**What you need to do**.
A - According to the court opinion on the Stayer divorce, why do the appeals judges reverse on Ralph's appeal, and why had the trial court refused to enforce the postnuptial agreement? Answer in one to three sentences.
B - Answer these questions from the court opinion on the Stayer divorce.
(i) In what year did Ralph and Catharine marry?
(ii) Which county's circuit court entered the judgment under appeal?
(iii) What does Catharine challenge on her cross-appeal?
C - Reproduce the court opinion on the Stayer divorce word for word from "The dispositive issues" to "business, Johnsonville Foods.".

**Reading passage**.
COURT OF APPEALS DECISION DATED AND RELEASED November 27, 1996 |
NOTICE |
A party may file with the
Supreme Court a petition to review an adverse decision by the Court of
Appeals. See § 808.10 and
Rule 809.62, Stats. |
This opinion is subject to
further editing. If published, the
official version will appear in the bound volume of the Official Reports. |
No. 95-2534
STATE
OF WISCONSIN IN COURT OF
APPEALS
DISTRICT II
In re the Marriage of:
RALPH C. STAYER,
Petitioner-Appellant-
Cross Respondent,
v.
CATHARINE B. STAYER,
Respondent-Respondent-
Cross Appellant.
APPEAL and CROSS-APPEAL
from a judgment of the circuit court for Sheboygan County: GARY LANGHOFF, Judge. Affirmed in part; reversed in part and
cause remanded with directions.
Before Brown, Nettesheim
and Snyder, JJ.
PER
CURIAM. Ralph C. Stayer appeals and Catharine B. Stayer
cross-appeals from the judgment of divorce.
The dispositive issues are: (1)
Ralph's challenge to the trial court's refusal to enforce the parties'
postnuptial agreement (PNA) after concluding that it was procedurally and
substantively unfair to Catharine; and (2) Catharine's challenge to the
valuation of Ralph's Johnsonville Foods, Inc., stock. We reverse on the appeal because we conclude that the trial court
should have enforced the PNA. On the
cross-appeal, we affirm the trial court's valuation of the Johnsonville stock.
Ralph and Catharine were
married in 1970. Ralph worked in his
family business, Johnsonville Foods.

**Supplied data**.
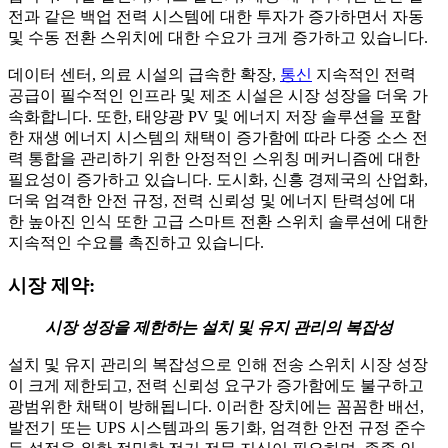
전과 같은 백업 전력 시스템에 대한 투자가 증가하면서 자동
및 수동 전환 스위치에 대한 수요가 크게 증가하고 있습니다.
데이터 센터, 의료 시설의 급속한 확장,
통신
지속적인 전력
공급이 필수적인 인프라 및 제조 시설은 시장 성장을 더욱 가
속화합니다. 또한, 태양광 PV 및 에너지 저장 솔루션을 포함
한 재생 에너지 시스템의 채택이 증가함에 따라 다중 소스 전
력 통합을 관리하기 위한 안정적인 스위칭 메커니즘에 대한
필요성이 증가하고 있습니다. 도시화, 신흥 경제국의 산업화,
더욱 엄격한 안전 규정, 전력 신뢰성 및 에너지 탄력성에 대
한 높아진 인식 또한 고급 스마트 전환 스위치 솔루션에 대한
지속적인 수요를 촉진하고 있습니다.
시장 제약:
시장 성장을 제한하는 설치 및 유지 관리의 복잡성
설치 및 유지 관리의 복잡성으로 인해 전송 스위치 시장 성장
이 크게 제한되고, 전력 신뢰성 요구가 증가함에도 불구하고
광범위한 채택이 방해됩니다. 이러한 장치에는 꼼꼼한 배선,
발전기 또는 UPS 시스템과의 동기화, 엄격한 안전 규정 준수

**Numbered answers**.
A - The appeals judges reverse because they conclude that the trial court should have enforced the postnuptial agreement. The trial court had refused to enforce it after concluding that it was procedurally and substantively unfair to Catharine.

B -
(i) 1970
(ii) Sheboygan County
(iii) The valuation of Ralph's Johnsonville Foods, Inc., stock

C -
The dispositive issues are: (1)
Ralph's challenge to the trial court's refusal to enforce the parties'
postnuptial agreement (PNA) after concluding that it was procedurally and
substantively unfair to Catharine; and (2) Catharine's challenge to the
valuation of Ralph's Johnsonville Foods, Inc., stock. We reverse on the appeal because we conclude that the trial court
should have enforced the PNA. On the
cross-appeal, we affirm the trial court's valuation of the Johnsonville stock.
Ralph and Catharine were
married in 1970. Ralph worked in his
family business, Johnsonville Foods.